福田正博が考える、「第2の久保建英」が
日本サッカー界に現れる条件 (3ページ目)
世界との戦いを見据えた時に、体格やスピードに差がある相手との試合経験を積むことも重要ではあるが、それは日本国内で育った選手の場合だろう。バルセロナのカンテラ(ユース組織)で技術を磨いた久保くんは、日常的に体格差のある選手たちとプレーしてきたことで、体の大きな相手をかわしたり、いなしたりする技術がすでに備わっている。
注目度が高い中でのプレーは、自分でも気づかないうちに強い負荷を肉体へかけるもの。彼のような才能溢れる選手を育成するうえで、一番怖いのはケガだ。10代のときに負った故障によって、その後の成長曲線が低くなるケースはよくある。Jリーグでのプレーは、身体が成長して、フィジカルを強化してからでも遅くはない。
久保くんは、2年後のロシアW杯のころに17歳、2020年の東京五輪で19歳、2022年のW杯カタール大会で21歳。さらに、その先までも見据えて、順調に成長を続けてほしい逸材だ。

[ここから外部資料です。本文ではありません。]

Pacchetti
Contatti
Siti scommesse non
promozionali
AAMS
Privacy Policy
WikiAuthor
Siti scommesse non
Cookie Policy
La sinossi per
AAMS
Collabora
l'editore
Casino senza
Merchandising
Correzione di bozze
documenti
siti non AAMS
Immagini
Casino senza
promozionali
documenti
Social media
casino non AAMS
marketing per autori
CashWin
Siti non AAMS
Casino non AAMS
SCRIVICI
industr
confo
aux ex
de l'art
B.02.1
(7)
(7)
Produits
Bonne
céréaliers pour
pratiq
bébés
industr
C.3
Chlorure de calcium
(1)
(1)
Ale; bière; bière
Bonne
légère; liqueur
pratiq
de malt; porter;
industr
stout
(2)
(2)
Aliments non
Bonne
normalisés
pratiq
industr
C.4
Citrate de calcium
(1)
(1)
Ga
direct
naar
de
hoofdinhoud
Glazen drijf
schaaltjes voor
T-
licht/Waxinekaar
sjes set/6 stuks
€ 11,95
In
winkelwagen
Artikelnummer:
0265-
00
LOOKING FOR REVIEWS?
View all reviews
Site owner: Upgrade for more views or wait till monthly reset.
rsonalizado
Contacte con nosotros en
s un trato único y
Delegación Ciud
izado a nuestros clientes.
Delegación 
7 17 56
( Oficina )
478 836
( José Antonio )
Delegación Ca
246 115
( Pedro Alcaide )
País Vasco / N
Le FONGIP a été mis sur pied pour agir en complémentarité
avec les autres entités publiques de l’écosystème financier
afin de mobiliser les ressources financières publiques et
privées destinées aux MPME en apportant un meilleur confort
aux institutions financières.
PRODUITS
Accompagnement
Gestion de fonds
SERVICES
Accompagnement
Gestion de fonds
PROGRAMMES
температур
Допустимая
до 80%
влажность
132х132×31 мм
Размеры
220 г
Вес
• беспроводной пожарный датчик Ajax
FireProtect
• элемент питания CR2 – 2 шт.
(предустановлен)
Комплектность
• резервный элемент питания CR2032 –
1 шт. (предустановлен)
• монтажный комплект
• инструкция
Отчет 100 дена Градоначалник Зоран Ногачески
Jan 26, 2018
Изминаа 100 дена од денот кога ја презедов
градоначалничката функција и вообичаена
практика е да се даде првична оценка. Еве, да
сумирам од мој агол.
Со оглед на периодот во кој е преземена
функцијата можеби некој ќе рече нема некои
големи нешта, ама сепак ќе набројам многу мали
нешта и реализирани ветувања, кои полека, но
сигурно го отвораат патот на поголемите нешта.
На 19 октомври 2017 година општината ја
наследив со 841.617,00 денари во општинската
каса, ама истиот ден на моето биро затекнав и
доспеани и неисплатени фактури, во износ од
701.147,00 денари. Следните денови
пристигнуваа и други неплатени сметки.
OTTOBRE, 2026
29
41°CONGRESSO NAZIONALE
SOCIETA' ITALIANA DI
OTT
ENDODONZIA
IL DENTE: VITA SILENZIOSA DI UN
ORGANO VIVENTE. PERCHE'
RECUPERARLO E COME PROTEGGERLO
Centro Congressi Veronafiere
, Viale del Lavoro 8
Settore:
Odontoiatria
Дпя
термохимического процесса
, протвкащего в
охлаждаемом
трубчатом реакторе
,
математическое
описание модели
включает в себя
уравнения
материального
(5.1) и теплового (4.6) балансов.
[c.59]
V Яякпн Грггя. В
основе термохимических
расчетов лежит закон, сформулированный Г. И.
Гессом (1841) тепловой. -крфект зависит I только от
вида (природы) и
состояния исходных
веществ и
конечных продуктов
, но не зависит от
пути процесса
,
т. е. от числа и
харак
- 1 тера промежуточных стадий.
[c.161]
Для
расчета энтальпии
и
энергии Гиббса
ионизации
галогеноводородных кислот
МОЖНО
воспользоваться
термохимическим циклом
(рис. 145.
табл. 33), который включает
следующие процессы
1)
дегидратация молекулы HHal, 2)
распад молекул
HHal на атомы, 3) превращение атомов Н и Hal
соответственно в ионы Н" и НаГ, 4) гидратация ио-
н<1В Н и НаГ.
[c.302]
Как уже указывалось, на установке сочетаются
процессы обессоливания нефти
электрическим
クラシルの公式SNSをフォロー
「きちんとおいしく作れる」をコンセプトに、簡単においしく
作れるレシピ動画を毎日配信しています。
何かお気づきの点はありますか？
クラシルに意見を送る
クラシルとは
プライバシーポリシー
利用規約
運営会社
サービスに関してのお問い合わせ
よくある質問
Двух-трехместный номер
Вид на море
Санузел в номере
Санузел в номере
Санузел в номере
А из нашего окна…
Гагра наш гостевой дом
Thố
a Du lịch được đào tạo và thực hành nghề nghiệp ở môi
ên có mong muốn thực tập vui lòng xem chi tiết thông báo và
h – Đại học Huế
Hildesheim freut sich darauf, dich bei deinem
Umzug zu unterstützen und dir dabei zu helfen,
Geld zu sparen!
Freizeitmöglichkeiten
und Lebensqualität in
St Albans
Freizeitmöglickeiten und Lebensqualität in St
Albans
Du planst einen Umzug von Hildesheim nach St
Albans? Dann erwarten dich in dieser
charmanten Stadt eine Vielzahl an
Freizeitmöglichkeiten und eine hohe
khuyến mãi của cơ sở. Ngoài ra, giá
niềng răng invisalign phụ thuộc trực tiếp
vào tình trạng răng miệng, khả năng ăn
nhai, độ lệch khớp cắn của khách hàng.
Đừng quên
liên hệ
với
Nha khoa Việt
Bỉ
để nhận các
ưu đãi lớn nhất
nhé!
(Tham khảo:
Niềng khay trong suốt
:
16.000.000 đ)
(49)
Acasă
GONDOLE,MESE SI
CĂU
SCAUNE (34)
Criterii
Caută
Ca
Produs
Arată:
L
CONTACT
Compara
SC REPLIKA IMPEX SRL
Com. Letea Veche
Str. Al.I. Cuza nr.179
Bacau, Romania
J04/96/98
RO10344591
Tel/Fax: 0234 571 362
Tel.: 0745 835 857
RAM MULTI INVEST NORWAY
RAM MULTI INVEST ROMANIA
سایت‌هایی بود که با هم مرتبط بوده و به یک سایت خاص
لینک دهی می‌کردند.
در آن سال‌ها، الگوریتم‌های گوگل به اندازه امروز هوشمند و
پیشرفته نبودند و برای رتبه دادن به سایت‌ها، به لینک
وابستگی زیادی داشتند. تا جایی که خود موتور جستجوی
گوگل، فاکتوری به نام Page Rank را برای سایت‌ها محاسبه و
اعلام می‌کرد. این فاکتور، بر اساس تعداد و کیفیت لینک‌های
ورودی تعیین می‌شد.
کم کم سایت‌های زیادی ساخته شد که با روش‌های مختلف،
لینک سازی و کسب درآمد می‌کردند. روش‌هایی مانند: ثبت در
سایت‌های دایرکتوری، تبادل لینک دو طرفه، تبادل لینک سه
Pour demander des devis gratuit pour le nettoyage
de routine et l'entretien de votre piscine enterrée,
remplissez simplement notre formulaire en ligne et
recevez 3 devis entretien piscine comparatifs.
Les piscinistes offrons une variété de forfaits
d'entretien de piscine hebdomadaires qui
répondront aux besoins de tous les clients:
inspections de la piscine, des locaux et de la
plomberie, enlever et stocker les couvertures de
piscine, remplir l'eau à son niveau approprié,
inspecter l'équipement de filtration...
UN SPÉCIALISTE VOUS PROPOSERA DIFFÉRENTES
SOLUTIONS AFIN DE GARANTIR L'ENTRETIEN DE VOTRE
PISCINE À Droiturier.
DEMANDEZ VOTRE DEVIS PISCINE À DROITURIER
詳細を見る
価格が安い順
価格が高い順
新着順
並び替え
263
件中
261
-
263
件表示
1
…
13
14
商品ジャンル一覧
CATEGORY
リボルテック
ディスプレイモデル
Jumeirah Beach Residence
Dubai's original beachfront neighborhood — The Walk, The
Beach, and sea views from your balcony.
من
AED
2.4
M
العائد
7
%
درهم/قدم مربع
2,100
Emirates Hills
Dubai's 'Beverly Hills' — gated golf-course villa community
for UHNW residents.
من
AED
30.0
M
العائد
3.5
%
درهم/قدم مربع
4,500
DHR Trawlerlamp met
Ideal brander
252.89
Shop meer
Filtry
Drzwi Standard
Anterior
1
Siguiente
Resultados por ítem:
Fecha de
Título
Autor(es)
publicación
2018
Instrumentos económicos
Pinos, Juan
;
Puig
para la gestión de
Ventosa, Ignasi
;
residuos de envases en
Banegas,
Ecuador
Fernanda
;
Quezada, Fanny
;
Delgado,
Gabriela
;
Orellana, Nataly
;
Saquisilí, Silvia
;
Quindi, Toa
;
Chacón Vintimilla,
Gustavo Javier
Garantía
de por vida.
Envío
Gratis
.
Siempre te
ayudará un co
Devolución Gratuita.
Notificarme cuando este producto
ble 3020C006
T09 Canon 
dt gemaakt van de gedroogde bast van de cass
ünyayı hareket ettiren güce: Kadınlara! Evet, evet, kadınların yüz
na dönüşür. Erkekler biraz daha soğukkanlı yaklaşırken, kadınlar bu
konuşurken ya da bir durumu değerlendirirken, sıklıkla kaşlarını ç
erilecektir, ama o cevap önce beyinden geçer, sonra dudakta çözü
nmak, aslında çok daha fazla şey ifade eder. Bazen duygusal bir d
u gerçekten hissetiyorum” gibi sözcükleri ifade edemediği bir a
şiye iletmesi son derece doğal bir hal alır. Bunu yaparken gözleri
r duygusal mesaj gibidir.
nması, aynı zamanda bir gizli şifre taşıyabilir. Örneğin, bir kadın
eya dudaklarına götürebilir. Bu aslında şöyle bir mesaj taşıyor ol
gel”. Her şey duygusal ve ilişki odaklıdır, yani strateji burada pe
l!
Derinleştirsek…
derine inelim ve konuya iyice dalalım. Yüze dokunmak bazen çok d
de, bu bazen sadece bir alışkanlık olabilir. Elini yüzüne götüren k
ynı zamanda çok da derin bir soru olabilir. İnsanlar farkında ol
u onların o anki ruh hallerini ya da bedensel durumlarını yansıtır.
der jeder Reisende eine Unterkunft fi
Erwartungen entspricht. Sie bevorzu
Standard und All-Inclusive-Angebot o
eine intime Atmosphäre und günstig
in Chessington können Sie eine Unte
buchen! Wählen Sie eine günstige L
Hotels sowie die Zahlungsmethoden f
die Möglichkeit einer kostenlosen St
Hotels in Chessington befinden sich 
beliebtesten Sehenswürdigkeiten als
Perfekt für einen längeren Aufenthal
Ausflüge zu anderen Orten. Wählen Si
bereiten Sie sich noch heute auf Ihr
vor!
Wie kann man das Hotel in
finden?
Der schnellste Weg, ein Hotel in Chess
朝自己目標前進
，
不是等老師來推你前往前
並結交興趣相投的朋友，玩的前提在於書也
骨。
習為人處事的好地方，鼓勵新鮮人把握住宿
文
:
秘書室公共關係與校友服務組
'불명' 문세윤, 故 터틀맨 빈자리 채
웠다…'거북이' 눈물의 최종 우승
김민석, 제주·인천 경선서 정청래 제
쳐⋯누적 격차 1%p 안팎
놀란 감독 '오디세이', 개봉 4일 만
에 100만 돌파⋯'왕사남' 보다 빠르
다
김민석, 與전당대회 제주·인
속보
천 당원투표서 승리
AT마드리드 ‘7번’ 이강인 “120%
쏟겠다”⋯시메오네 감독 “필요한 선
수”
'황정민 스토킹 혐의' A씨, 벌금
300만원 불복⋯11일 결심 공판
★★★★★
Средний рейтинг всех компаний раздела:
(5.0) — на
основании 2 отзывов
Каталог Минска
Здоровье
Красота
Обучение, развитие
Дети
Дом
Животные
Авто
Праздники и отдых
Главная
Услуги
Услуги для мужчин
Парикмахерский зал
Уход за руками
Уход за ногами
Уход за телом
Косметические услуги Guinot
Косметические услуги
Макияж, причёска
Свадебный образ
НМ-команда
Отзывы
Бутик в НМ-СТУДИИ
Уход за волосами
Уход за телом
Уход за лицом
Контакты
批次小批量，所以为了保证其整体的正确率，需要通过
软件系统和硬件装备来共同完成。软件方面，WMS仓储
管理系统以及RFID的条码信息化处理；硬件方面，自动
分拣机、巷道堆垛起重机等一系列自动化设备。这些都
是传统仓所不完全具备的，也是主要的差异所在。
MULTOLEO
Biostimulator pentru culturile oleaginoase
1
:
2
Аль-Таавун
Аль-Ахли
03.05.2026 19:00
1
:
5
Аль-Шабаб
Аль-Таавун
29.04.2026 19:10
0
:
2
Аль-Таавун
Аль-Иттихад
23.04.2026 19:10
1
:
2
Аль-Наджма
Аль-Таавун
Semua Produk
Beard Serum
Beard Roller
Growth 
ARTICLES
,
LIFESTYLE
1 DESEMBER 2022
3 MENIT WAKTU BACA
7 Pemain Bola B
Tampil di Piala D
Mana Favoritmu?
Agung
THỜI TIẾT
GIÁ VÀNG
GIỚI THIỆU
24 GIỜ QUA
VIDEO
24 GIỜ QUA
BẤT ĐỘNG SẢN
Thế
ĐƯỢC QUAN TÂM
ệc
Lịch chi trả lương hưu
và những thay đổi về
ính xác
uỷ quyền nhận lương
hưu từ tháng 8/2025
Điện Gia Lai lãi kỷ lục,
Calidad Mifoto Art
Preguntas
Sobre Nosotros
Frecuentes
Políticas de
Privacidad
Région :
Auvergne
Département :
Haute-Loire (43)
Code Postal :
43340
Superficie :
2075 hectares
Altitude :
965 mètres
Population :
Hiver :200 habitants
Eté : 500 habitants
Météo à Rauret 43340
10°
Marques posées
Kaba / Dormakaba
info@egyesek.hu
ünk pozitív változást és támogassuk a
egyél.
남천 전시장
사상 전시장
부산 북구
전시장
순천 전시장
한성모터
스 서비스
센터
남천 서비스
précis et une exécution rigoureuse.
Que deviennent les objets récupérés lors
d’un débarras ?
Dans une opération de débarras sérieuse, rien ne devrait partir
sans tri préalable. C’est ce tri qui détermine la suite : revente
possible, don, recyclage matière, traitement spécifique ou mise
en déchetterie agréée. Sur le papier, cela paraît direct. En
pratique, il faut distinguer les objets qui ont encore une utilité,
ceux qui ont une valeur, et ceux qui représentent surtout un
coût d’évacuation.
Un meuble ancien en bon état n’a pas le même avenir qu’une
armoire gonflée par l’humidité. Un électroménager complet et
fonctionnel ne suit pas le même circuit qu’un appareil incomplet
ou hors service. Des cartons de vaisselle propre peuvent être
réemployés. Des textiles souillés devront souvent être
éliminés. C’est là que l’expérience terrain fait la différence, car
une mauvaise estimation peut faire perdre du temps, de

また、久保くんや、レアル・マドリードのユースに所属する13歳の中井卓大くんらの存在によって、日本国内の「原石」への注目度も高まっている。彼らのような才能を持った子どもたちが、日本にもまだ埋もれているかもしれない。ただ、そんな選手がいたとしても、順風満帆のキャリアを築けるかといえば、国内では難しい状況もまだまだある。